** Source material follows **

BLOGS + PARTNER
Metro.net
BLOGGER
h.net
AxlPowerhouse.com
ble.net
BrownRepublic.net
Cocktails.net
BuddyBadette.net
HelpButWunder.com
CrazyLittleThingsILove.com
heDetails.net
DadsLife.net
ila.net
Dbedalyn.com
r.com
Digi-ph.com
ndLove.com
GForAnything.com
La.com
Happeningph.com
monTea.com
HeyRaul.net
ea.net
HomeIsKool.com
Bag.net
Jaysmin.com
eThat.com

** End of Source material **
** Source material follows **

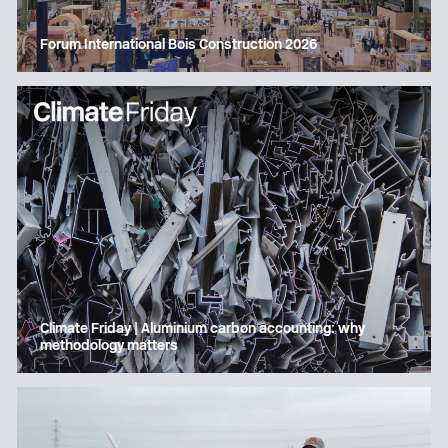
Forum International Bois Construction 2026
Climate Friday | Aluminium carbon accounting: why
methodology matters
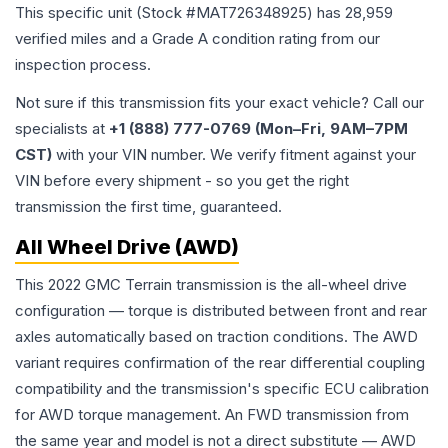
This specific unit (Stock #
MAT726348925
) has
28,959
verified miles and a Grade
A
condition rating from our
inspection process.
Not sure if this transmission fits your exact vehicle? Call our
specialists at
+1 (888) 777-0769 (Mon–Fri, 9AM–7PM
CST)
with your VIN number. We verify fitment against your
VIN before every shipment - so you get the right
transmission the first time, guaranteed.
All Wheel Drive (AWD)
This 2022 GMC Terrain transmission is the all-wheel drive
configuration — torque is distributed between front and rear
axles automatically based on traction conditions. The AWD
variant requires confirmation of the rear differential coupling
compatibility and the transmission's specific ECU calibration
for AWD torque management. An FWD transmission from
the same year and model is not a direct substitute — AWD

** End of Source material **

What is needed> Starting with the line above that holds "Not sure if" and stopping with the line that holds "axles automatically based", reproduce each line exactly, omitting all other lines.

Response for this exercise>
Not sure if this transmission fits your exact vehicle? Call our
specialists at
+1 (888) 777-0769 (Mon–Fri, 9AM–7PM
CST)
with your VIN number. We verify fitment against your
VIN before every shipment - so you get the right
transmission the first time, guaranteed.
All Wheel Drive (AWD)
This 2022 GMC Terrain transmission is the all-wheel drive
configuration — torque is distributed between front and rear
axles automatically based on traction conditions. The AWD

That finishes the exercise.